A stretch of the entries below is to be set down exactly, running from the line with "right ear: (495, 310)" through the line with "left shoulder: (1185, 336)", both included, and no other line.

┄┄┄┄┄┄

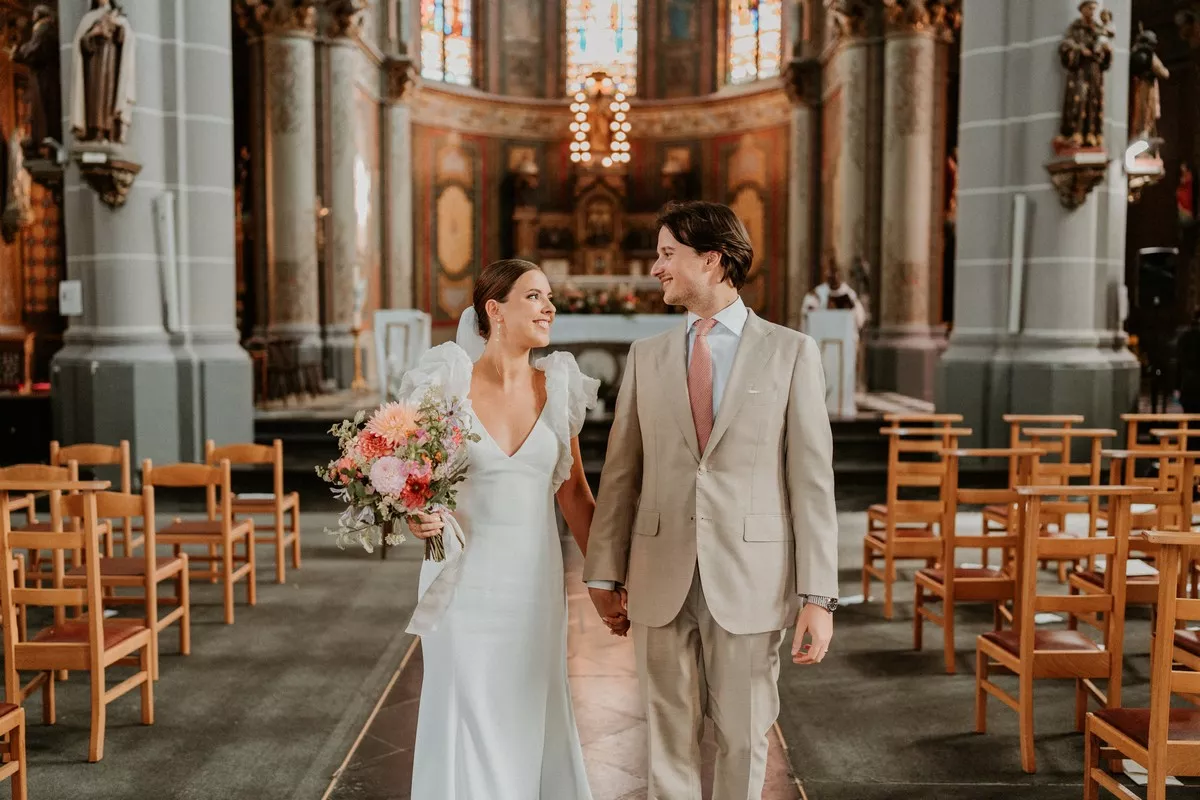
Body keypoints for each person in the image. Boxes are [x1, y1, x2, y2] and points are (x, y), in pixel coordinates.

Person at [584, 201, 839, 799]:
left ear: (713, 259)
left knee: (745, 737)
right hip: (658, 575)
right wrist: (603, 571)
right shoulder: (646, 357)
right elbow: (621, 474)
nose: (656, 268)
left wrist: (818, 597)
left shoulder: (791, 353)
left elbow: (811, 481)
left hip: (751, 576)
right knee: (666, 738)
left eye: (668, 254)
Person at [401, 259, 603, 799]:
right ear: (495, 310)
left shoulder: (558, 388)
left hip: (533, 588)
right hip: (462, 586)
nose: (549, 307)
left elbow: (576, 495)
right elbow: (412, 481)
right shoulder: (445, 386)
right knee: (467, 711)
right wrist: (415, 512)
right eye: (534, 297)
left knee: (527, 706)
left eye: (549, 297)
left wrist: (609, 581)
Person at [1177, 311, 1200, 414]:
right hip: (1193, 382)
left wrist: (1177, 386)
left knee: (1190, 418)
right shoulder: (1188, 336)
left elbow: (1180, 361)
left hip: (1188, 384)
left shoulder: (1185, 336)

┄┄┄┄┄┄

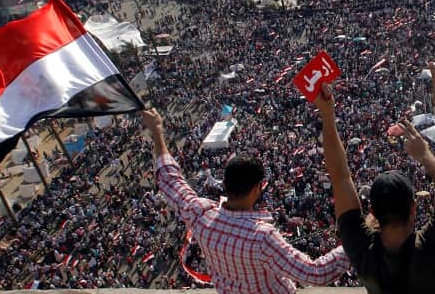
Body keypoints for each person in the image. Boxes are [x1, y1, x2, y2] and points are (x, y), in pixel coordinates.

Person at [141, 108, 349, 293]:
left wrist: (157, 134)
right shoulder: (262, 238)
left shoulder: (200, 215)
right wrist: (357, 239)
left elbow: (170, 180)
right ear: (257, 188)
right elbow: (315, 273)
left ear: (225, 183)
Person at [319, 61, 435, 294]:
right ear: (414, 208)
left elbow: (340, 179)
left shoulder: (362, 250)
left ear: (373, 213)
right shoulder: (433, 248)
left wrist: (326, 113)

┄┄┄┄┄┄

TASK RESPONSE ->
right ear: (495, 310)
left shoulder: (558, 388)
left hip: (533, 588)
right hip: (462, 586)
nose: (549, 307)
left elbow: (576, 495)
right elbow: (412, 481)
right shoulder: (445, 386)
right knee: (467, 711)
right wrist: (415, 512)
right eye: (534, 297)
left knee: (527, 706)
left eye: (549, 297)
left wrist: (609, 581)
Person at [1177, 311, 1200, 414]:
right hip: (1193, 382)
left wrist: (1177, 386)
left knee: (1190, 418)
right shoulder: (1188, 336)
left elbow: (1180, 361)
left hip: (1188, 384)
left shoulder: (1185, 336)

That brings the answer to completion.